Credit lender Provident Financial has stood its ground against a takeover bid by rival Non-Standard Finance (NSF) and raised new concerns about the strategic, operational and financial merits of the offer.
NSF is attempting to take over its larger rival with a £1.3bn bid as Bradford-based Provident attempts to recover from a botched restructuring of its home credit business, profit warnings and a dividend suspension.
NSF, whose bid is led by chief executive John van Kuffeler, a former CEO of Provident, said on Tuesday it has the backing of the holders of just over 50 per cent of Provident’s shares. That is well short of its 90 per cent target and a marginal improvement from when it first made the bid in February.
The acceptance condition for the offer is currently not less than 90 per cent, but NFS can vary the level and said further announcements on this will be made in due course.
The bid has the backing of fund investors Neil Woodford, Invesco and Marathon, who together hold over 50 per cent of both NSF and Provident, but has repeatedly been opposed by Provident as not in the interest of remaining shareholders.
In another detailed response on Tuesday, Provident asked how NSF would address the potential funding, ratings, balance sheet and earnings impacts from its planned sale of Provident’s Moneybarn, while still achieving a meaningful capital distribution.
“The board of Provident has specific concerns regarding certain historical dividend payments and share buybacks made by NSF,” Provident said in a statement.
It questioned who NSF would put at the head of Vanquis Bank, which is at the heart of Provident’s defence against the bid, as well as how it could persuade competition regulators to approve a plan to list its Loans at Home unit separately.
Analysts at Goodbody said: “Provident has clearly done some detailed digging and raises some serious questions regarding the legality of the historical ordinary dividend distributions made by NSF."
NSF has proposed simplifying Provident, selling two units and demerging Loans at Home.

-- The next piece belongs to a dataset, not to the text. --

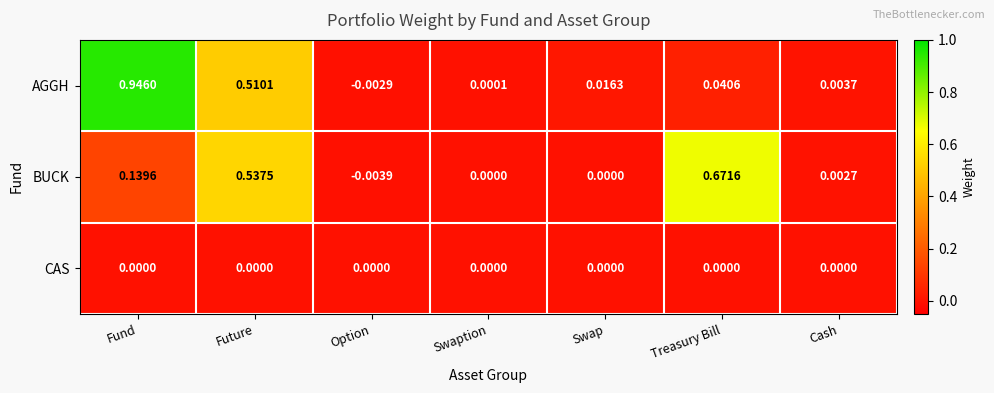

Which category has the lowest value across all series?

Option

Goodbody analysts added: “While the statement was probably designed to create momentum, inspiring other shareholders to accept the offer, we don’t believe that it achieves this."
Mr van Kuffeler said: "We are delighted to have received acceptances for a majority of Provident's shares.
"This represents a clear validation of the experienced NSF management team and of our transformation plan to unlock substantial value for shareholders, as well as providing us with a platform to complete this transaction and get on with the job of implementing our plan."
But Provident insisted it is continuing to explore "all appropriate alternatives" to maximise value for shareholders and continues to advise its shareholders to "take no action".
It added: "The Provident board continues to have very material concerns about the strategic, operational and financial merits of the NSF offer and is keen to ensure that all of its shareholders, including those that do not have a shareholding in NSF, have full clarity with respect to the terms and implications of the NSF offer."
Analyst James Hamilton at Numis said NSF's announcement on the level of acceptances suggests that "no new, significant shareholders have joined the offer group".
Separately, Provident said chief financial officer Simon Thomas is to take three months leave for a heart operation, naming former PwC partner and hostile takeover specialist Tony Skrzypecki as his stand-in.